Three 9's Thesis of AI Investing: Why I'm Short AI Agents
What use cases don't require 99.9% accuracy?
Happy Sunday and welcome to Investing in AI. Since we’ve had a lot of new signups recently, I’ll reiterate that I’m Rob May, CEO at Neurometric, and Partner at HalfCourt Capital, which is a multi-stage tech investing firm with a thesis driven AI approach to investing. I also run the AI Innovator’s podcast, so check it out if you have a chance.
At HalfCourt, we’ve gone deep on agents to try to form a thesis on where to invest. We’ve only made one agentic investment so far - in WayFound, which is a platform for agent governance and compliance.
While we are very very bullish on agents long term, in the short term, we think agents aren’t ready for prime time for most use cases. Why? We call it the Three 9’s problem.
The terminology comes from Service Level Agreements (SLAs) for cloud computing platforms. It describes their uptime. Three 9s is .999% uptime. Five nines is .99999 % uptime. You get the picture. The less downtime your application can tolerate, the more 9s you need in your SLA.
Where it applies to agents is different - we are looking at the performance of the underlying AI models that run the agent processes. If you have an AI agent that is 92% accurate, that sounds great right? But if that agent must perform 5 steps to get a task done, and the model is 92% accurate at each task, you have to multiply .92 five times to get the overall accuracy of the workflow. That number is 65%.
Now take an example of an agent that is going to book travel on your behalf. If you are flying from the New York area, like I usually am, and you tell the agent, “book me a flight to Denver”, then that agent has to make 5 decisions for you:
What airport to fly from.
The tradeoff between price and flight time.
The tradeoff between price and direct vs layover.
The seat you want
The level of ticket you want (refundable, etc)
If the model is 92% accurate at representing your preferences, it means you will be happy with 65% of the agent’s decisions. Which means you will be unhappy with slightly less than half your travel decisions. As much as booking travel sucks, changing travel is an even worse experience. If I was using this travel bot, I don’t think I would last very long as a customer.
What that means for our investing thesis in agents is two things.
The first is - agentic companies will be successful in direct proportion to the three 9s issue. Use cases that don’t require three 9s, and aren’t frustrating at that level, will be the first to be seriously adopted. This is why things like generating images as part of a marketing workflow is a good use case. If the combined performance of a marketing campaign AI agent is 65%, that’s still fine, and productive, and not frustrating. As an investor, you want to think through these use cases. Where can a relatively poorly performing agent still be useful? Invest there first.
The second thing it means is - how do you find tactics to improve agents to Three 9s for the use cases that require it? There are so many use cases where, unless the agent is really excellent, it’s too annoying and best just to do the task yourself. These tasks are often the most annoying to do as a human so it is very tempting to adopt an agent, but the agent performance has to be very very high.
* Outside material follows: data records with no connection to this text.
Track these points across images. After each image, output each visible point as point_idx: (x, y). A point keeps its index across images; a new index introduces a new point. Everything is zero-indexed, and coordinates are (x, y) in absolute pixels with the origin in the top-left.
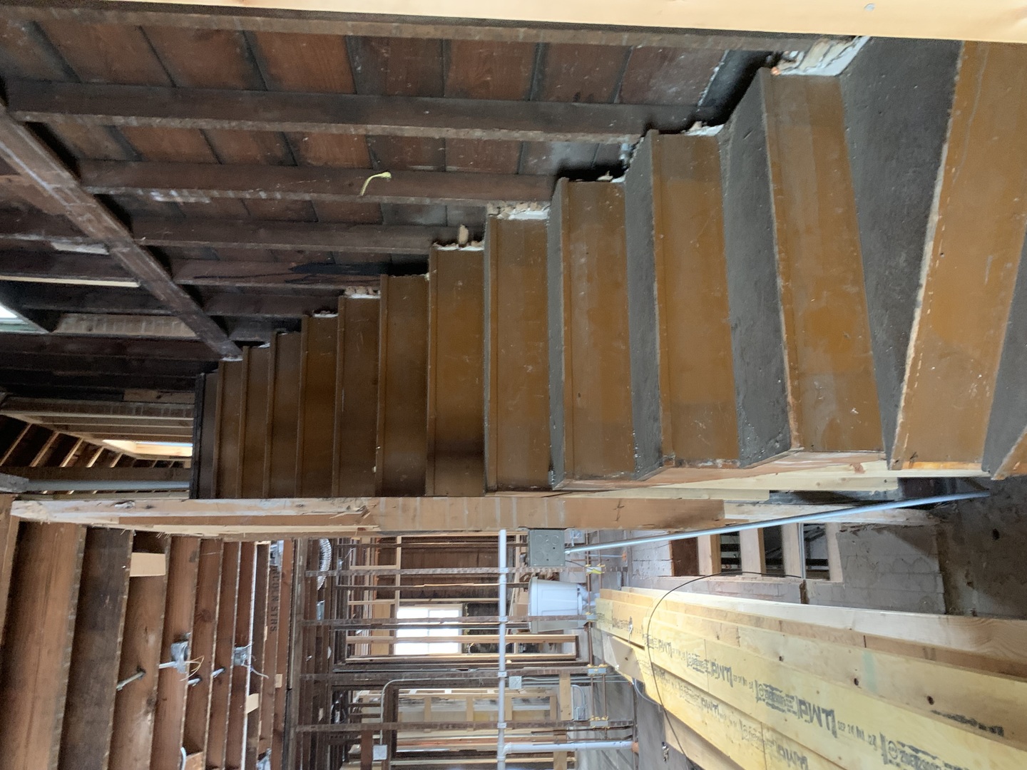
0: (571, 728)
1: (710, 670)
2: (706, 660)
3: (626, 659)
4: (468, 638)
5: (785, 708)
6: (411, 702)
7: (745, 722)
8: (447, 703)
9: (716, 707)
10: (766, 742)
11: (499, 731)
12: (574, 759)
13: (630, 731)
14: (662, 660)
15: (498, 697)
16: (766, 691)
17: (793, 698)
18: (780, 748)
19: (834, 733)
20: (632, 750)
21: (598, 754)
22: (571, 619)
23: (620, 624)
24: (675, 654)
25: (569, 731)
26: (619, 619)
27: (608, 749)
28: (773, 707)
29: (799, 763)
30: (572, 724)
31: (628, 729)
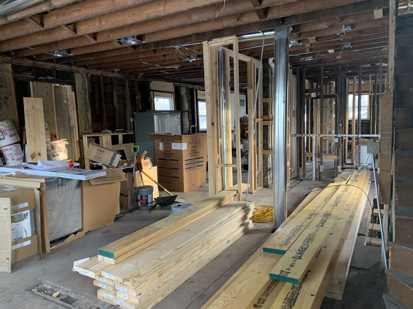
0: (320, 159)
1: (337, 201)
2: (340, 200)
3: (342, 178)
4: (354, 123)
5: (324, 217)
6: (331, 102)
7: (320, 207)
8: (330, 116)
9: (325, 201)
10: (315, 211)
11: (319, 135)
12: (309, 161)
13: (318, 179)
14: (341, 188)
15: (332, 134)
16: (329, 214)
17: (327, 219)
18: (313, 214)
19: (317, 226)
20: (312, 179)
21: (311, 168)
22: (359, 161)
23: (355, 178)
24: (343, 192)
25: (319, 158)
26: (358, 177)
27: (313, 172)
28: (325, 214)
29: (309, 217)
30: (321, 159)
31: (319, 178)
As a firm, we haven’t found very many situations for either of these use cases yet, and when we have, they tend to be crowded spaces where it is difficult to predict who will win and why they will win. I expect over the next two years many of these agent firms will go out of business but also the right user preferences will start to emerge to make these opportunities more clear. My advice as an investor is to stay on the sidelines until that happens, but keep watching the space because when it hits, it will hit quickly and everyone will pivot to the use cases and techniques that are working.
Thanks for reading, and as always, would love your feedback if you have a different take on the agent ecosystem.
The three 9s issue will be even more relevant in enterprise adoption of agents than it will be in consumer adoption of them. One reason I expect enterprise adoption of AI--beyond merely using it to generate marketing copy, etc.--will be much slower than the accelerationist types expect.
I recently read somewhere to treat these agents like a college intern, and that seems about right to me. "This person [agent] doesn't know exactly what I need, may make some odd assumptions, and I am going to have to check their work closely - so what tasks are still net positive for me to assign to them?"